Mazzei noted that everyone’s parents were everyone’s mom and dad in those days.
“I loved playing with my friends, skim-boarding at (Miller) Parkers’ house on Bear Creek, or getting a cookie form Mrs. Puglisevich, who always gave you a cookie, or taking the produce and eggs from my grandparent’s garden to sell in the neighborhood, and especially sitting on the metal glider with my grand mother at her house.”
Such memories certainly provide a good reminder of how “It takes a village to raise a child.” We all mourn the loss of such neighborhoods today. However, historically-designated neighborhoods can provide goal posts for establishing and preserving safe and loving communities once again.
In the book “Gracie, America! From Italy to Merced County,” siblings Ken Testa and Becky Testa Williamson echoed Mazzei’s sentiment when they wrote: “The Testa family in Merced County is rooted in the spirit of Spaghetti Acres, defined not only by its significant historical location, but by the strong foundation of the Testa Family and other proud Italian families who lived there.
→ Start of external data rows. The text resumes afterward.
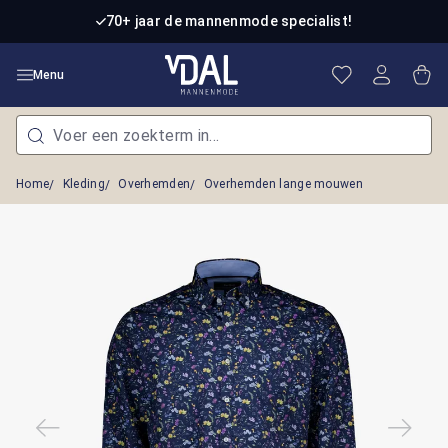
Ga naar de hoofdinhoud
70+ jaar de mannenmode specialist!
Je hebt 0 item
Win
Menu
Home
Kleding
Overhemden
Overhemden lange mouwen
Afbeeldingengalerij overslaan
“Spaghetti Acres represents a place where strong relationships among family and friends carry on It included rich soil from which families produced many delicious vegetables. It was a special place where many memories were created, from the love of hunting and fishing to the results of shared hard work of the Testas and other Italian families. The Testa family represented deep loyalty to family and friends, which lasted a lifetime and has endured now from generation to generation.
Walking through Spaghetti Acres today can still provide a glimpse of what life was like back when young families moved into their new homes in the 1950s. Today, mature Modesto Ash trees provide bowers over the streets that bisect the area; most homes have been well-maintained, remodeled or updated in style and technology; gardens and lawns are lovingly tended; and, best of all, neighbors still greet one another in a friendly manner. In a word, today’s Spaghetti Acres remains charming.
Thank you for being here tonight to help us preserve the charm of this wonderful neighborhood.